Of course, these three factors were all in place long before the pandemic. This is why women’s workforce participation rates stalled back in the ’90s.

It’s not just the individual women taking the financial hit who suffer. If women leave the workforce when they don’t want to, can’t return when they do want to, or aren’t promoted because they have school pickup at 3 p.m. every weekday, we all miss out. Their time and talents aren’t contributing to our economy and solving the problems of our society.

If we want to stop the caregiving crisis from killing women’s careers, we need corporate America to wake up and realize that they are part of the problem and that other barriers beyond their control need to be recognized and addressed. Employers need to grapple with their own bias around career breaks, specifically those for caregiving, and welcome people who want to return to paid work—whether they’ve been out for two years or 20. They need to implement policies of paid leave and flexible schedules that will make it realistic for parents and other caregivers to work and care for their families, both on a daily basis and when big challenges throw the balance of the career/caregiving dynamic.

Corporate leaders also need to stop treating the infrastructure of care as if it is not their problem. The pandemic made clear this isn’t true: Employers lost valuable employees when schools and day cares closed, and staff shortages ensued. Corporate leaders should provide private care benefits to support their employees and advocate for public solutions that would benefit everyone.
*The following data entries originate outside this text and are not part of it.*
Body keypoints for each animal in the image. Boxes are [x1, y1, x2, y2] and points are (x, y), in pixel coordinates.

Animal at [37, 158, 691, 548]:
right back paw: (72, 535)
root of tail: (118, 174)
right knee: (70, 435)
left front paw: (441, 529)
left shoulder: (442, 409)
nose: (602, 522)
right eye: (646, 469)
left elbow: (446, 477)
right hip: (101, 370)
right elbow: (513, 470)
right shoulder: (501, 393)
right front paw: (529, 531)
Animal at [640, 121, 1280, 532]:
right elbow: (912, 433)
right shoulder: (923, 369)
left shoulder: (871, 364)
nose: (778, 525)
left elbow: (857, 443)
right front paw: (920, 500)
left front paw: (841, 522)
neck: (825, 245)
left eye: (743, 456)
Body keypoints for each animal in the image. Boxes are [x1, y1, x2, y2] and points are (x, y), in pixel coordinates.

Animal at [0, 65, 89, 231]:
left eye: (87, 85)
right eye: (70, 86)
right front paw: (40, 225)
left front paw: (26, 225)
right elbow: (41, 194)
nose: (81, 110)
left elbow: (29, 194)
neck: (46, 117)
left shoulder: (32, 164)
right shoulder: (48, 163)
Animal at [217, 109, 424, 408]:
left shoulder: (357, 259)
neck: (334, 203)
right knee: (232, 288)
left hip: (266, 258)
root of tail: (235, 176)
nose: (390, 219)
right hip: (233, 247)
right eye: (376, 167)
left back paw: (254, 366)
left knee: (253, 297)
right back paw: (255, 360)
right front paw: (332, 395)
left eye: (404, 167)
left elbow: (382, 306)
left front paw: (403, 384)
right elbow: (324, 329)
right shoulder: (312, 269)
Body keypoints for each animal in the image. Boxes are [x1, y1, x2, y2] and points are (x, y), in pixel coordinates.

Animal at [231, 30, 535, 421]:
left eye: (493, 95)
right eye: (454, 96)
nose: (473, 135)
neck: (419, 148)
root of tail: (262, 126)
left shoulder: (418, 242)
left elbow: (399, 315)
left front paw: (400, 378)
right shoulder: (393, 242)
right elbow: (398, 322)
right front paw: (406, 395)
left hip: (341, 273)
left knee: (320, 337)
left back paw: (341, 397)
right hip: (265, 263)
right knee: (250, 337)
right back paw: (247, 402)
Finally, corporate leaders need to become more attuned to gender dynamics, both at home and in their offices and recognize the impact of those dynamics. Unequal domestic labor confers a competitive edge for some employees over others. Leaders should review pay and promotions to see if some employees have an unfair advantage that they are using to get ahead. Paid leave and flexibility programs must be made available to men, and leaders need to push the men on their teams to take leave so that people can see men are equally responsible and capable as caregivers.

Only when we start to address these systemic challenges will we be able to truly unleash the creative potential of everyone, regardless of gender or caregiving status.

Tami Forman is the executive director of Path Forward.